Single Variable Calculus, Chapter 3, 3.5, Section 3.5, Problem 59

Determine all the points on the graph of the function $f(x) = 2 \sin x + \sin ^2 x$ at which the tangent line is horizontal.

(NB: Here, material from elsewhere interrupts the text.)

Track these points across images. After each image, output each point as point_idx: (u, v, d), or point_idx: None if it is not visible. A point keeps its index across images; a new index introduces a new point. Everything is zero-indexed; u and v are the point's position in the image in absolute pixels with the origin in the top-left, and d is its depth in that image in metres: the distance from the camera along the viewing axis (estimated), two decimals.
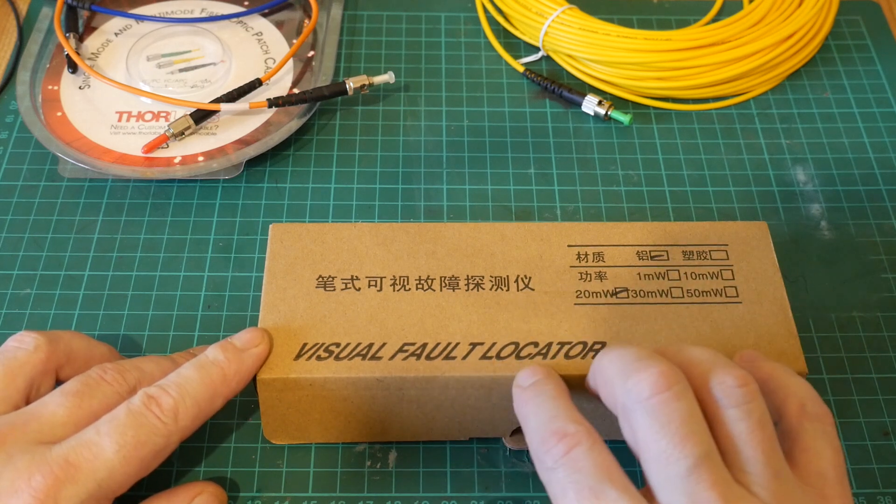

$\begin{equation} \begin{aligned} f'(x) = m =& \frac{d}{dx} (2 \sin x + \sin ^2 x ) \qquad \qquad \text{Where $m = 0$ because tangent line is horizontal} \\ \\ m =& 2 \frac{d}{dx} (\sin x) + \frac{d}{dx} (\sin x)^2 \\ \\ m =& 2 \cos x + 2 \sin x \cdot \frac{d}{dx} (\sin x) \\ \\ m =& 2 \cos x (1 + \sin x) \\ \\ 0 =& 2 \cos x (1 + \sin x) \end{aligned} \end{equation}$


$\begin{array}{c||c} 2 \cos x = 0 & \sin x + 1 = 0 \\ \displaystyle \frac{2 \cos x}{2} = \frac{0}{2} & \sin x = -1 \\ \cos x = 0 & \end{array}$

Using the Unit Circle Diagram







$\displaystyle x = \frac{\pi}{2} + 2 \pi n, \qquad \qquad x = \frac{3 \pi}{2} + 2 \pi n \qquad \qquad$ (where $2 \pi n$ refers to the succeeding periods where $n$ is any number)

Solving for $y$


$\begin{equation} \begin{aligned} f \left( \frac{\pi}{2} \right) =& 2 \sin x + \sin^2 x \\ \\ f \left( \frac{\pi}{2} \right) =& 2 \sin \left( \frac{\pi}{2} \right) + \sin ^2 \left( \frac{\pi}{2} \right) \\ \\ f \left( \frac{\pi}{2} \right) =& 2 + 1 \\ \\ f \left( \frac{\pi}{2} \right) =& 3 \\ \\ f \left( \frac{3 \pi}{2} \right) =& 2 \sin x + \sin ^2 (x) \\ \\ f \left( \frac{3 \pi}{2} \right) =& 2 \sin \left( \frac{3 \pi}{2} \right) + \sin ^2 \left( \frac{3 \pi}{2} \right) \\ \\ f \left( \frac{3 \pi}{2} \right) =& -2 + 1 \\ \\ f \left( \frac{3 \pi}{2} \right) =& -1 \end{aligned} \end{equation}$


The points on the given function which the tangent is horizontal are $\displaystyle \left( \frac{3 \pi}{2} + 2 \pi n, -1 \right)$.